The child process will be started by the KCL multi-lang application. There will be one child process for each shard that this worker is assigned to. The multi-lang app will send an initialize, processRecords, or shutdown message upon invocation of its corresponding methods. Each message will be on a single line, the messages will be separated by new lines. The child process is expected to read these messages off its STDIN line by line. The child process must respond over its STDOUT with a status message indicating that is has finished performing the most recent action. The multi-lang daemon will not begin to send another message until it has received the response for the previous message.
The child process may send a checkpoint message at any time after receiving a processRecords or shutdown action and before sending the corresponding status message back to the processor. After sending a checkpoint message over STDOUT, the child process is expected to immediately begin to read its STDIN, waiting for the checkpoint result message from the KCL multi-lang processor.
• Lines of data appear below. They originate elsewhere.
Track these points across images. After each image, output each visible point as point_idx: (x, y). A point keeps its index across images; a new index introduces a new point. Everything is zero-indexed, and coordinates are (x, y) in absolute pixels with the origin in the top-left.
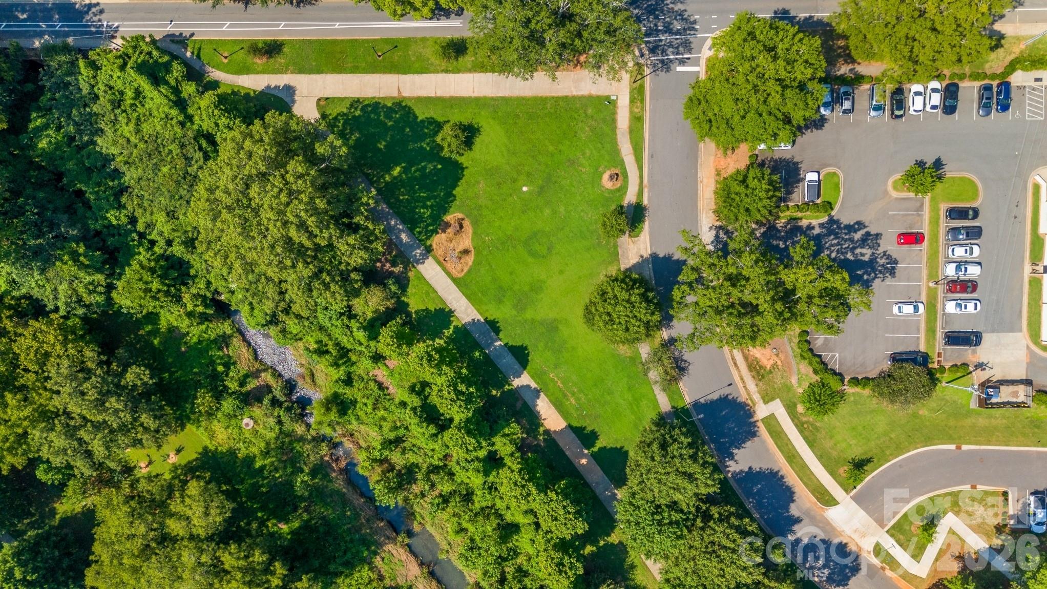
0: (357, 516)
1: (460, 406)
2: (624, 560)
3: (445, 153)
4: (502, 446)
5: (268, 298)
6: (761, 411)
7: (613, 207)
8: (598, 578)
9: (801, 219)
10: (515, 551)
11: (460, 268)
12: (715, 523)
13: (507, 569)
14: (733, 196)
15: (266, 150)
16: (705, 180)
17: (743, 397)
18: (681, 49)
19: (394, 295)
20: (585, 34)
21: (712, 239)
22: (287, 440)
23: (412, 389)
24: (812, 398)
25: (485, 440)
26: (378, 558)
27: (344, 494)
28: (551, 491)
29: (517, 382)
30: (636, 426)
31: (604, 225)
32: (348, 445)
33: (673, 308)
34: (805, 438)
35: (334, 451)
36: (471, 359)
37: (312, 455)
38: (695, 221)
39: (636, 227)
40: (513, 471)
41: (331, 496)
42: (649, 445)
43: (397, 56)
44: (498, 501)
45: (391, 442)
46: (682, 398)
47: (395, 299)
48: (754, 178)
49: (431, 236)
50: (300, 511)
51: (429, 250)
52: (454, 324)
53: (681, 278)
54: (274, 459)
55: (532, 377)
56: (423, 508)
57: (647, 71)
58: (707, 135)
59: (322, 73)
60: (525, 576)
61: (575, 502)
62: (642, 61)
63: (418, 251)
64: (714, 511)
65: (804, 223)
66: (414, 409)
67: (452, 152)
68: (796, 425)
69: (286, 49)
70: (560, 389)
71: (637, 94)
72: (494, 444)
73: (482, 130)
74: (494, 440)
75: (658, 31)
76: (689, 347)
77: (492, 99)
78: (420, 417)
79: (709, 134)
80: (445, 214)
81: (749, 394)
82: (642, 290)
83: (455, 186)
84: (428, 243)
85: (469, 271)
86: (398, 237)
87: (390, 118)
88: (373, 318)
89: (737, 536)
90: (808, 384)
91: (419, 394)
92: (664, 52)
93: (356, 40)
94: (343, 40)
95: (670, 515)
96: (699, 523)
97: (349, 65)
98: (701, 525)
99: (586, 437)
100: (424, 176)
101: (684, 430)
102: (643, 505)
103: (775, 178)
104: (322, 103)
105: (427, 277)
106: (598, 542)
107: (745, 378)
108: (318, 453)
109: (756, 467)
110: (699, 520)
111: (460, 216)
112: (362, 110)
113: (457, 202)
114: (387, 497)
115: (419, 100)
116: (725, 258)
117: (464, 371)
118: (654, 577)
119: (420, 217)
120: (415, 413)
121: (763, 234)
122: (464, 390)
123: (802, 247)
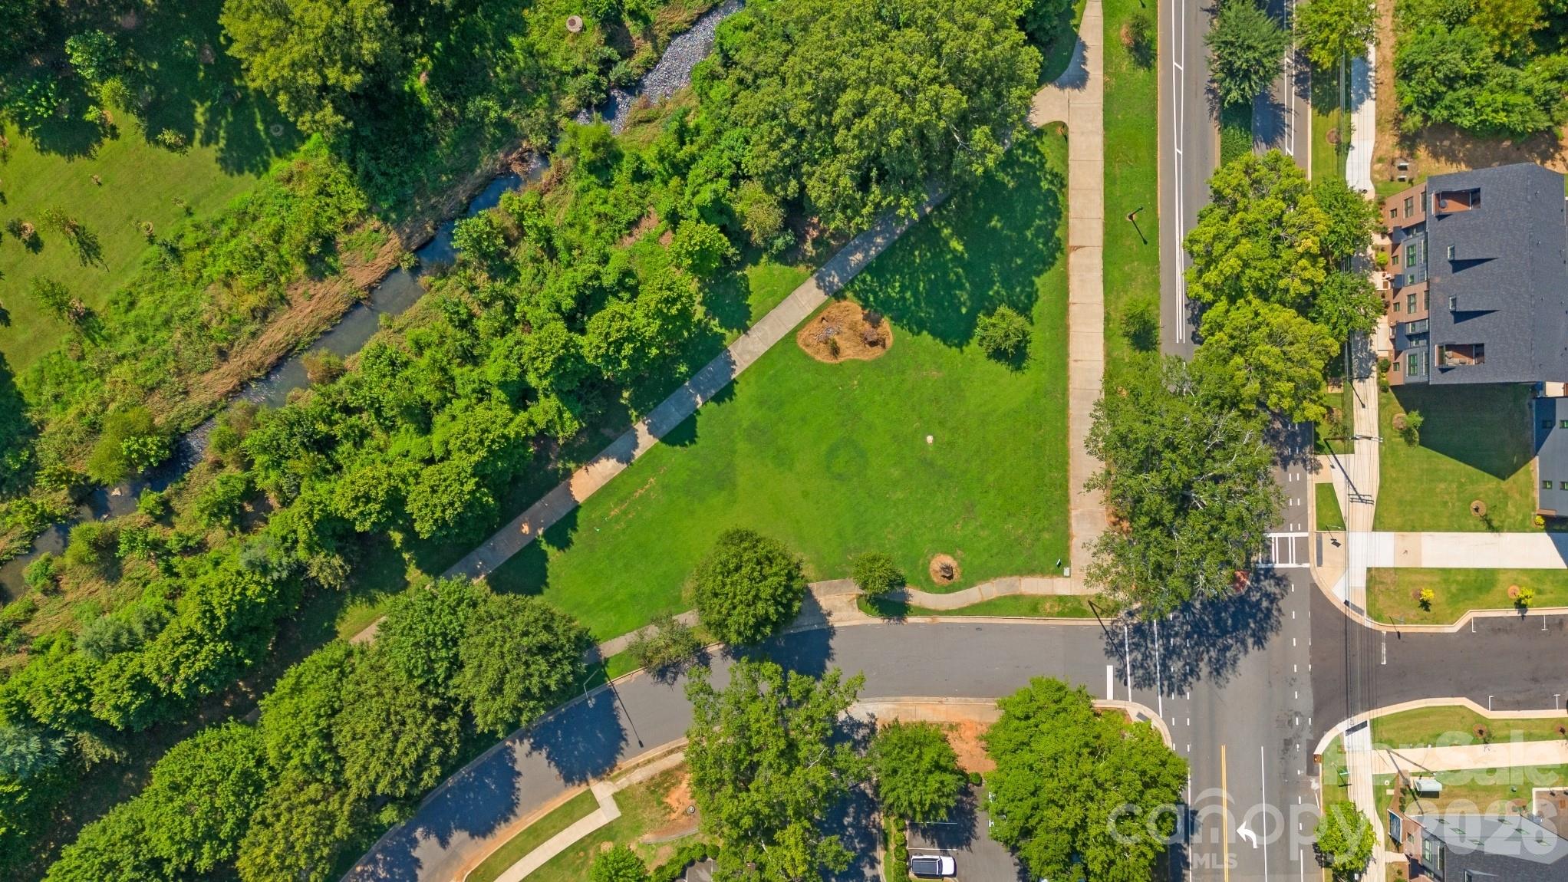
0: (440, 191)
1: (600, 348)
2: (381, 589)
3: (982, 319)
4: (544, 409)
5: (758, 55)
6: (602, 790)
7: (903, 572)
8: (352, 551)
9: (886, 848)
10: (392, 428)
11: (810, 343)
12: (433, 725)
13: (365, 415)
14: (916, 752)
15: (975, 52)
16: (943, 708)
17: (623, 763)
18: (1140, 672)
19: (769, 243)
20: (1156, 533)
21: (856, 717)
22: (552, 84)
23: (628, 273)
24: (621, 865)
25: (551, 384)
26: (377, 224)
27: (473, 171)
28: (477, 483)
29: (641, 428)
30: (578, 606)
31: (875, 559)
32: (546, 176)
33: (750, 661)
34: (563, 854)
35: (536, 154)
36: (675, 360)
37: (530, 121)
38: (881, 693)
39: (873, 605)
40: (505, 425)
41: (469, 151)
42: (548, 628)
43: (1132, 243)
44: (464, 402)
45: (549, 240)
46: (621, 673)
47: (763, 245)
48: (942, 782)
49: (859, 298)
50: (445, 105)
51: (838, 295)
52: (728, 334)
53: (792, 674)
54: (522, 64)
55: (649, 452)
56: (453, 289)
57: (1107, 622)
58: (1008, 712)
59: (1105, 129)
60: (355, 444)
61: (460, 520)
62: (1122, 614)
63: (836, 280)
64: (453, 723)
65: (880, 854)
66: (597, 276)
67: (985, 329)
68: (582, 840)
69: (1142, 72)
70: (631, 493)
71: (1070, 607)
72: (547, 396)
73: (1019, 374)
74: (553, 396)
75: (1168, 637)
76: (691, 686)
77: (1065, 391)
78: (585, 285)
79: (1009, 717)
80: (892, 318)
81: (627, 771)
82: (774, 618)
83: (934, 333)
84: (849, 294)
85: (806, 356)
86: (857, 248)
87: (1037, 235)
88: (734, 212)
89: (413, 757)
90: (642, 858)
91: (620, 283)
92: (1136, 646)
93: (1156, 180)
94: (1155, 160)
95: (442, 659)
96: (433, 701)
97: (1117, 171)
98: (430, 706)
99: (561, 533)
100: (950, 287)
101: (570, 679)
102: (458, 619)
103: (943, 812)
104: (1059, 131)
105: (797, 293)
106: (407, 551)
107: (650, 766)
108: (532, 130)
109: (521, 783)
110: (437, 701)
111: (889, 342)
112: (1049, 190)
113: (909, 337)
114: (466, 236)
115: (1065, 278)
116: (822, 741)
117: (654, 351)
118: (357, 633)
119: (888, 282)
120: (590, 278)
121: (863, 794)
122: (623, 353)
123: (840, 853)
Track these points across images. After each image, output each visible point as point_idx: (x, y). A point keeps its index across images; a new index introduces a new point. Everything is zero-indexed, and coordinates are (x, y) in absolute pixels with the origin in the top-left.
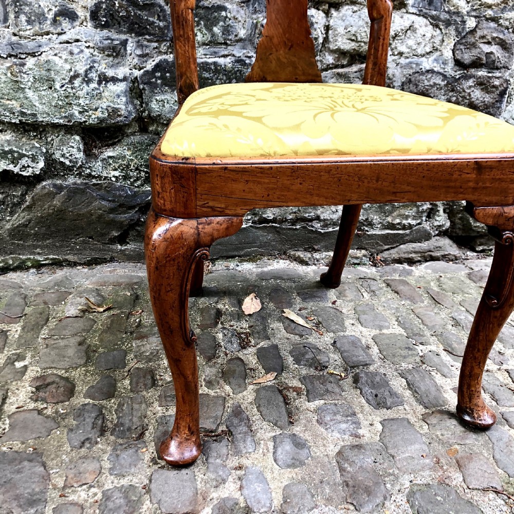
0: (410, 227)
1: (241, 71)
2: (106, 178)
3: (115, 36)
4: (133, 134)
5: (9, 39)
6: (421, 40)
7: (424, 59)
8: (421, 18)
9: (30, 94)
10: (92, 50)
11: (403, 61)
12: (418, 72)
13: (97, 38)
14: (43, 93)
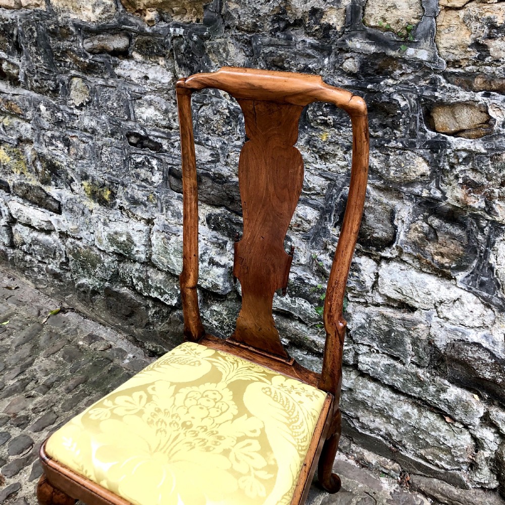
0: (443, 468)
1: (299, 287)
2: (210, 323)
3: (220, 237)
4: (231, 300)
5: (164, 222)
6: (468, 314)
7: (472, 331)
8: (471, 294)
9: (172, 257)
10: (206, 242)
11: (447, 325)
12: (463, 341)
13: (209, 236)
14: (179, 259)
The “data” field of the processRecords action message is an array of arbitrary bytes. To send this in a JSON string we apply base 64 encoding which transforms the byte array into a string (specifically this string doesn’t have JSON special symbols or new lines in it). The multi-lang processor will use the Jackson library which uses a variant of MIME called MIME_NO_LINEFEEDS (see Jackson doc for more details) MIME is the basis of most base64 encoding variants including RFC 3548 which is the standard used by Python’s base64 module.